Pathological highly overlapping graph

We have a DAG D where each node has b+1 children where b of the children point into a subgraph G and the last child has b+1 children that follow the same pattern (unless it's the bottom of the DAG and it has 0 children).

We initiated two GraphSyncs together, one for G and the other for D. We received G in its entirety before starting to receive anything from D.

Currently: We will not store any references to G as we're sending D since they are garbage collected once the G request is finished. Therefore, as we use DFS to walk down D, every time the client receives the root of G it sends a cancel request followed by requests for all of the siblings of that Gs parent node. This is b + Sum_(i=1...b) i= O(b^2) cancel requests + regular requests per node containing new information. For D with depth d (of nodes not in G) this means O(d*b^2) requests are made. Additionally if l nodes can be sent from the resolver to the requester during a single round-trip time then an additional O(d*l) nodes from G that the requester already has are resent. If G has many more nodes than d(b^2+l) then while we've wasted resources it's still more efficient then if we hadn't sent any cancellations and new requests. However, if not then our premature optimization has in fact made things worse.

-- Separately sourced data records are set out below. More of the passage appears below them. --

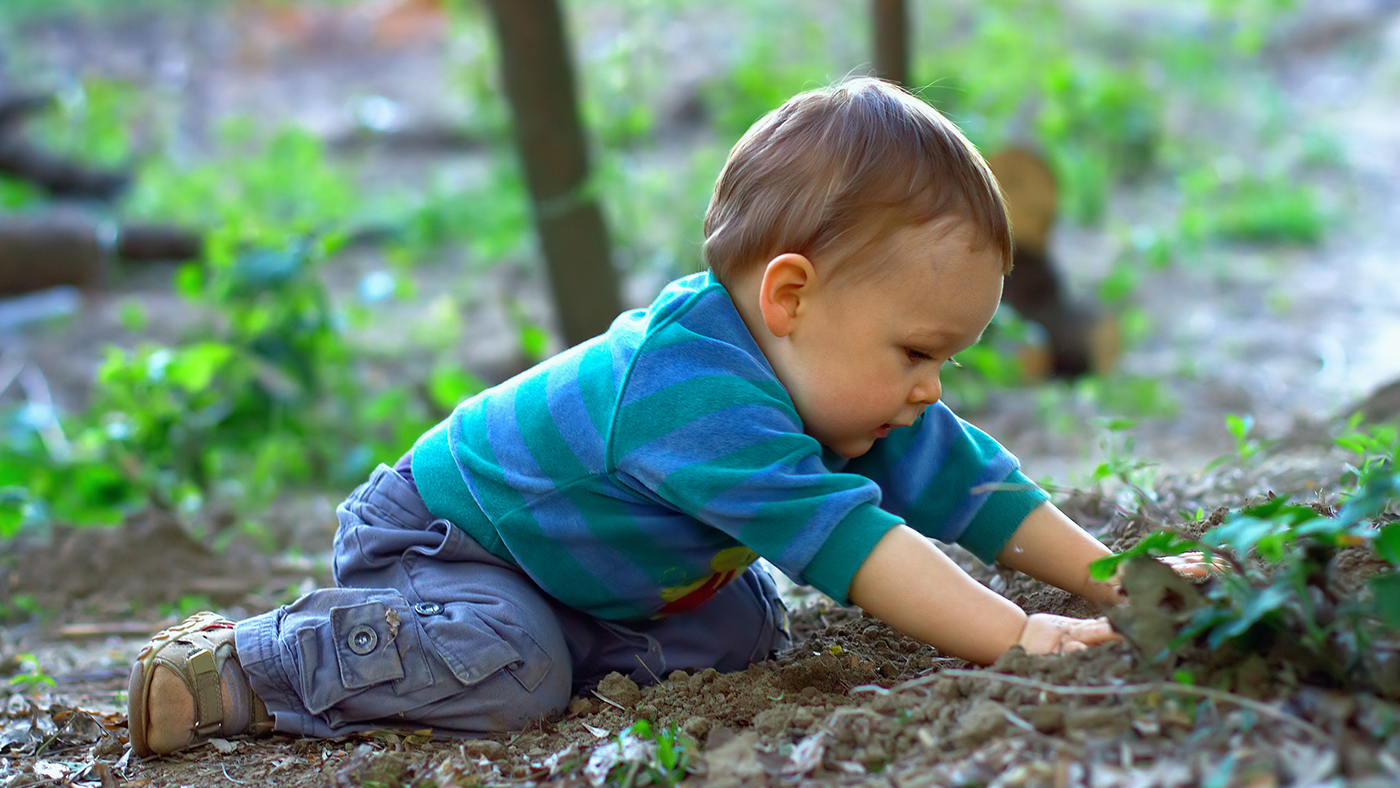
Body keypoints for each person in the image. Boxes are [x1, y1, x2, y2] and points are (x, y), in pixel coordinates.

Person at [125, 77, 1207, 758]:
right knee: (515, 670)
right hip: (446, 540)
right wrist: (1014, 634)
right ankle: (252, 663)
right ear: (788, 295)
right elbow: (858, 545)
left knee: (742, 628)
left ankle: (568, 628)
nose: (931, 386)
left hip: (587, 561)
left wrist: (1110, 576)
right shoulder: (693, 390)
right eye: (917, 351)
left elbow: (969, 480)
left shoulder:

Either of the above proposals: We store references to G even as we're walking down D since the two are bound together. This results in none of the excess O(d*[b^2+l]) messages from before.

What's missing: If instead of retrieving G and D from the same peer I ask for D without G (e.g. I already have it, I received it from an interrupted query for G + D, I'm asking for it from another peer, etc,) I still end up with the excess messages. This stems from our lack of a havelist and our reliance on cancel + rerequest as a solution here.

Conclusion

Having any way at all for the requester to inject information into the GraphSync process running on the resolver could help reduce extraneous messages. However, I'm a bit concerned about how deep the rabbit hole on using selectors for this could be. Therefore, I'm suggesting that maybe we can start by just using one or two simple mechanisms that can potentially save a lot of resources.